A provincial court in South African on Wednesday ruled the government’s plan to withdraw from the International Criminal Court (ICC) was “unconstitutional”.
The ICC has been rocked by threats of withdrawal in recent months, with complaints focusing on its alleged bias against Africa.
South Africa announced in October it had lodged its decision to pull out with the United Nations.
“The cabinet decision to deliver the notice of withdrawal – without prior parliamentary approval is unconstitutional and invalid,” said judge Phineas Mojapelo in the North Gauteng High Court.
The president and ministers “are ordered forthwith to revoke the notice of withdrawal,” he added.
The court ruling was a setback for President Jacob Zuma’s administration, which would appeal.

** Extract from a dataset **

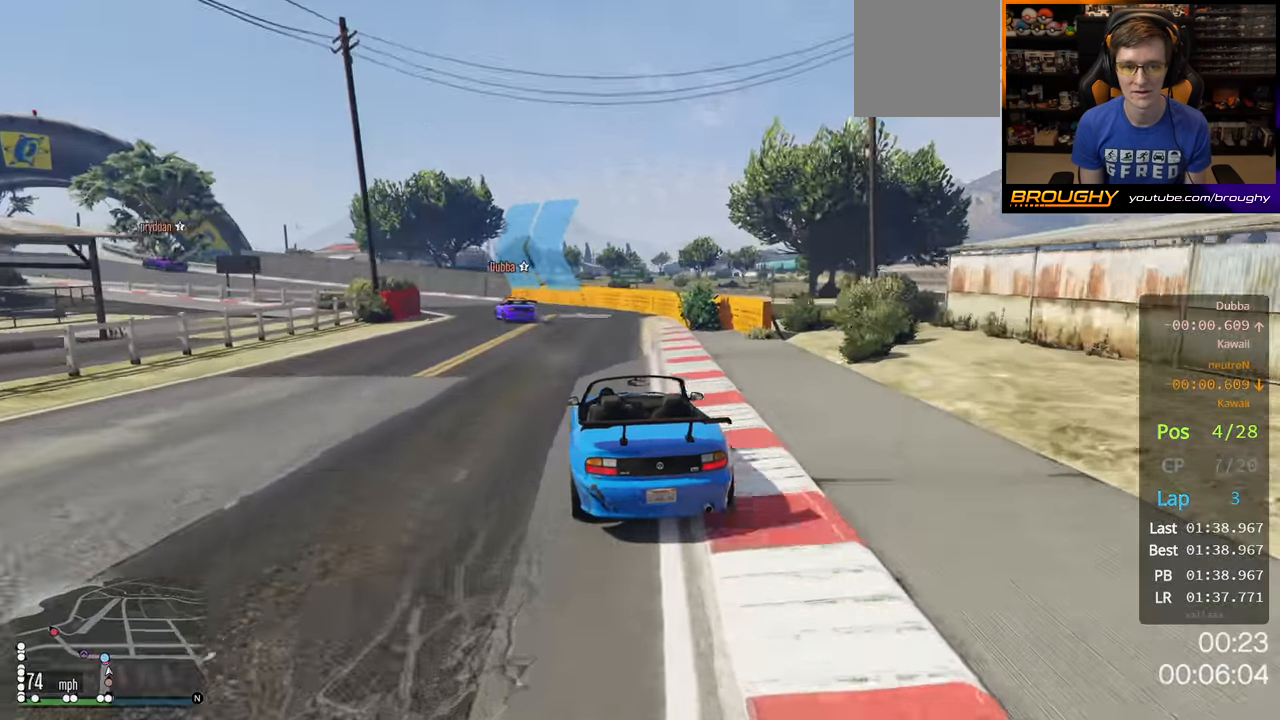
{"buttons": [], "left_stick": "center", "right_stick": "center", "events": [[134, "L2", "up"], [167, "left_stick", "center"], [250, "left_stick", "left"], [434, "left_stick", "center"]]}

The opposition Democratic Alliance (DA) party, which was one of the groups that brought the court case, welcomed the judgement.
“The withdrawal by the South African government from the ICC was irrational and unconstitutional,” opposition lawmaker James Selfie told reporters.
“We would like South Africa to stay in the ICC because we believe that it is consistent with our constitution and with the legacy of Nelson Mandela.
ICC under threat?
Burundi has also registered to leave, while Kenya is considering the move. It was reported after the recent African Union heads of state meeting that many African countries are working to withdraw from the ICC.
Of the 10 cases being investigated by the court, 9 involve African countries, including all 3 trials. So far, ICC arrest warrants have only ever been issued for Africans.
Thirty three African states have ratified the Rome statute that established the ICC, making Africa the largest continental bloc – the perception that it targets Africans exclusively has left the court vulnerable. As a result, the court is facing what appears to be a coordinated revolt that risks destroying its legitimacy.